** Opening SOURCE INFORMATION block **
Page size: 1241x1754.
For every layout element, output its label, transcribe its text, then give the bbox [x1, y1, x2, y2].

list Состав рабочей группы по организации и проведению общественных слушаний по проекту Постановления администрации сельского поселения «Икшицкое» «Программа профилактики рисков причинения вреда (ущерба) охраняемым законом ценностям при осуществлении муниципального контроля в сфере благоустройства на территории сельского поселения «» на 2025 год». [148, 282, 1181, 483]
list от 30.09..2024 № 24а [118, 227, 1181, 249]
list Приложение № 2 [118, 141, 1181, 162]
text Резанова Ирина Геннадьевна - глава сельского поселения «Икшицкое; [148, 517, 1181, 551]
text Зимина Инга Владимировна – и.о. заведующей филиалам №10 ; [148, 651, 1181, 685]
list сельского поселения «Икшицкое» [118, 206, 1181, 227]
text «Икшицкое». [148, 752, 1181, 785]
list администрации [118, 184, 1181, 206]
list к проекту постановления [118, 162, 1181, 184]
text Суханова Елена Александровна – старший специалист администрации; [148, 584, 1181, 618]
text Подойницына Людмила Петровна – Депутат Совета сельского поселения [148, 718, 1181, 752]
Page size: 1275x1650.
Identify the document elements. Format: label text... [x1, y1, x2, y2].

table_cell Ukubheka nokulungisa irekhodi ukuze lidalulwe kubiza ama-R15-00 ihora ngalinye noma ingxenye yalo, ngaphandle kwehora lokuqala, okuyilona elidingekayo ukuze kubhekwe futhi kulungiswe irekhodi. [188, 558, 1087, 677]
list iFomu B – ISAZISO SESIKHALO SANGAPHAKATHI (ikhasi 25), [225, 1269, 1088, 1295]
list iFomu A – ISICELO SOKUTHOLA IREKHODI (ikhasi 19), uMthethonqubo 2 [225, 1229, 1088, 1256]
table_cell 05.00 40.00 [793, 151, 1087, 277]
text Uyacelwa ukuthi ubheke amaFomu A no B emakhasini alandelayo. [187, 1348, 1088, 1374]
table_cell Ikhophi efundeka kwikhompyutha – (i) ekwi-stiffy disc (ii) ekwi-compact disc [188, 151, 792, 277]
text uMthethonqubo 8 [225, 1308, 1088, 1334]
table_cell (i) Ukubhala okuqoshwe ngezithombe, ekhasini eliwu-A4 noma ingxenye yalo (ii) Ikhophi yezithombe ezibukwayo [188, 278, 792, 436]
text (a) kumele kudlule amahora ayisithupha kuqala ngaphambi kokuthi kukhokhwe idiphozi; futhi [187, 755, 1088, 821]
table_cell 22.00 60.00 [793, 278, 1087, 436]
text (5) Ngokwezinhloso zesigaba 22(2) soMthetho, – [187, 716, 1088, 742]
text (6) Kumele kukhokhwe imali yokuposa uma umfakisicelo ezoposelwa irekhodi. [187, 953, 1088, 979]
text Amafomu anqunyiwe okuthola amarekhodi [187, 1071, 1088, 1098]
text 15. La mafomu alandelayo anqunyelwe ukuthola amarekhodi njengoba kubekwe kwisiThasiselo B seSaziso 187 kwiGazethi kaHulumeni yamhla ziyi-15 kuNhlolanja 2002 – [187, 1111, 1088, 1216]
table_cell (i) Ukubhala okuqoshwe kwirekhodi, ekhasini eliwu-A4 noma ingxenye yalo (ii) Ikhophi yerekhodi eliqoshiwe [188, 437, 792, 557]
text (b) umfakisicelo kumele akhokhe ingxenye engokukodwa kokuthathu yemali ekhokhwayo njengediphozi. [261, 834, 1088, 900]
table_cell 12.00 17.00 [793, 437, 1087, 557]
** Closing SOURCE INFORMATION block **
_TASK_:
Exactly as given, set down all of the lines above.

_ANSWER FOR THE TASK_:
Page size: 1241x1754.
For every layout element, output its label, transcribe its text, then give the bbox [x1, y1, x2, y2].

list Состав рабочей группы по организации и проведению общественных слушаний по проекту Постановления администрации сельского поселения «Икшицкое» «Программа профилактики рисков причинения вреда (ущерба) охраняемым законом ценностям при осуществлении муниципального контроля в сфере благоустройства на территории сельского поселения «» на 2025 год». [148, 282, 1181, 483]
list от 30.09..2024 № 24а [118, 227, 1181, 249]
list Приложение № 2 [118, 141, 1181, 162]
text Резанова Ирина Геннадьевна - глава сельского поселения «Икшицкое; [148, 517, 1181, 551]
text Зимина Инга Владимировна – и.о. заведующей филиалам №10 ; [148, 651, 1181, 685]
list сельского поселения «Икшицкое» [118, 206, 1181, 227]
text «Икшицкое». [148, 752, 1181, 785]
list администрации [118, 184, 1181, 206]
list к проекту постановления [118, 162, 1181, 184]
text Суханова Елена Александровна – старший специалист администрации; [148, 584, 1181, 618]
text Подойницына Людмила Петровна – Депутат Совета сельского поселения [148, 718, 1181, 752]
Page size: 1275x1650.
Identify the document elements. Format: label text... [x1, y1, x2, y2].

table_cell Ukubheka nokulungisa irekhodi ukuze lidalulwe kubiza ama-R15-00 ihora ngalinye noma ingxenye yalo, ngaphandle kwehora lokuqala, okuyilona elidingekayo ukuze kubhekwe futhi kulungiswe irekhodi. [188, 558, 1087, 677]
list iFomu B – ISAZISO SESIKHALO SANGAPHAKATHI (ikhasi 25), [225, 1269, 1088, 1295]
list iFomu A – ISICELO SOKUTHOLA IREKHODI (ikhasi 19), uMthethonqubo 2 [225, 1229, 1088, 1256]
table_cell 05.00 40.00 [793, 151, 1087, 277]
text Uyacelwa ukuthi ubheke amaFomu A no B emakhasini alandelayo. [187, 1348, 1088, 1374]
table_cell Ikhophi efundeka kwikhompyutha – (i) ekwi-stiffy disc (ii) ekwi-compact disc [188, 151, 792, 277]
text uMthethonqubo 8 [225, 1308, 1088, 1334]
table_cell (i) Ukubhala okuqoshwe ngezithombe, ekhasini eliwu-A4 noma ingxenye yalo (ii) Ikhophi yezithombe ezibukwayo [188, 278, 792, 436]
text (a) kumele kudlule amahora ayisithupha kuqala ngaphambi kokuthi kukhokhwe idiphozi; futhi [187, 755, 1088, 821]
table_cell 22.00 60.00 [793, 278, 1087, 436]
text (5) Ngokwezinhloso zesigaba 22(2) soMthetho, – [187, 716, 1088, 742]
text (6) Kumele kukhokhwe imali yokuposa uma umfakisicelo ezoposelwa irekhodi. [187, 953, 1088, 979]
text Amafomu anqunyiwe okuthola amarekhodi [187, 1071, 1088, 1098]
text 15. La mafomu alandelayo anqunyelwe ukuthola amarekhodi njengoba kubekwe kwisiThasiselo B seSaziso 187 kwiGazethi kaHulumeni yamhla ziyi-15 kuNhlolanja 2002 – [187, 1111, 1088, 1216]
table_cell (i) Ukubhala okuqoshwe kwirekhodi, ekhasini eliwu-A4 noma ingxenye yalo (ii) Ikhophi yerekhodi eliqoshiwe [188, 437, 792, 557]
text (b) umfakisicelo kumele akhokhe ingxenye engokukodwa kokuthathu yemali ekhokhwayo njengediphozi. [261, 834, 1088, 900]
table_cell 12.00 17.00 [793, 437, 1087, 557]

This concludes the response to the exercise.